For the first time, I looked out and saw the view on the non-Hunt side of the playground, and nearly toppled off dinosaur Gumby.

It was a panoramic vista of Prague, and it was unbelievable. The city was a sea of orange roofs outlined by a winding river and dotted with cathedral spires. Bridges stretched across the river, beautiful and strong. Here up on this random hill in a deserted playground, we had our own private view of the city. It was beautiful. And I had a feeling we never would have found it if we’d looked through guidebooks or searched on the Internet. We didn’t have to share this with other tourists. It belonged to us.

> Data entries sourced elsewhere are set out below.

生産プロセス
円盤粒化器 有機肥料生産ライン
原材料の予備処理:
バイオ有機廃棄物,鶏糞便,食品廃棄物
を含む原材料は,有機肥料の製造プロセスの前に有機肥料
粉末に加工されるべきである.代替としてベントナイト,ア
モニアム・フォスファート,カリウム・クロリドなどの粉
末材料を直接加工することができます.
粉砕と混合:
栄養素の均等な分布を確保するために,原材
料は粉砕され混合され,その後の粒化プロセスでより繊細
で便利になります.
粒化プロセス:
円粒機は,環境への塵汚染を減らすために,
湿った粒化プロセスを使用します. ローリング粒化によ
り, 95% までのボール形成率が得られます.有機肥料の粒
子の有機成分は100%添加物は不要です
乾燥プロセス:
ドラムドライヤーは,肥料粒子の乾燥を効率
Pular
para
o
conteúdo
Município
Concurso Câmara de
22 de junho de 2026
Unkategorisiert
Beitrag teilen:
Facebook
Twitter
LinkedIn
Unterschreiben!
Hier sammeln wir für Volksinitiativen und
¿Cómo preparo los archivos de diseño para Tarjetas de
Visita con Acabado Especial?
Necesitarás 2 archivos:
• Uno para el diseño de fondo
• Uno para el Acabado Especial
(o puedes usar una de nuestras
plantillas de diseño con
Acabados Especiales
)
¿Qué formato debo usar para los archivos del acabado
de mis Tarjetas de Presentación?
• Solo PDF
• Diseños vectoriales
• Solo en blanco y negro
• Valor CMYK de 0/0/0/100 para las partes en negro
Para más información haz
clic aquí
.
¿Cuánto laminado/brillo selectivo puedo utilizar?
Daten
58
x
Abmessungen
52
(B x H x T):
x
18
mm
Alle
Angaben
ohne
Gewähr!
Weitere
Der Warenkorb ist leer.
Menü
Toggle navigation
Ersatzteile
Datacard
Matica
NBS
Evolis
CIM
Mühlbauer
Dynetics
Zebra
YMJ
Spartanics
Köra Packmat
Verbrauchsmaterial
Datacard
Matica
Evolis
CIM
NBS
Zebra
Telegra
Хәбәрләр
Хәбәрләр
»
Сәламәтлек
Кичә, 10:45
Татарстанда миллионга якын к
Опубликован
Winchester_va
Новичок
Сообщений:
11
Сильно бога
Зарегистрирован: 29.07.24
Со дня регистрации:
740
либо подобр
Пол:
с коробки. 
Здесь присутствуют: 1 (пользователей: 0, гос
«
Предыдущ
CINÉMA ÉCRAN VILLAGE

I slid off my dinosaur and made my way closer. A railing lined the edge of the walkway. Plants with small yellow blossoms sprouted everywhere, and other white blossoms like snowflakes dotted the path.

I stared, mesmerized.

“I think you found it,” Hunt said.

I spun, smiling, and leaned back against the railing. His steps stuttered, and he paused for a few moments. His eyes swept from me to the landscape at my back, then returned to me. His jaw went slack, and he blinked a few times. My smile widened.

“What did I find?”

It took him a few seconds to answer, but when he did a chill chased down my spine.

“A little piece of home.”

He was right. I felt lighter. It wasn’t quite the effortless happiness of college, but it was certainly the closest thing I’d felt in a long time. There was just one thing I couldn’t let go of.

“Why won’t you kiss me? You did it last night. Why not now?”

“I wasn’t thinking things through last night.”

“And you are now?”

He nodded.

“And what are you thinking?”

“That I want to keep you.”

“Keep me?”

“Keep seeing you, I mean. I like you. I think we could have fun together. Have adventures together.”

“A kiss sounds like a pretty great adventure.”

“I think it’s smarter if we stay friends.”

“You promised to fill in the blanks from last night. This is a blank.”

“Kelsey—”

“It’s not that big a deal. It’s just a kiss.”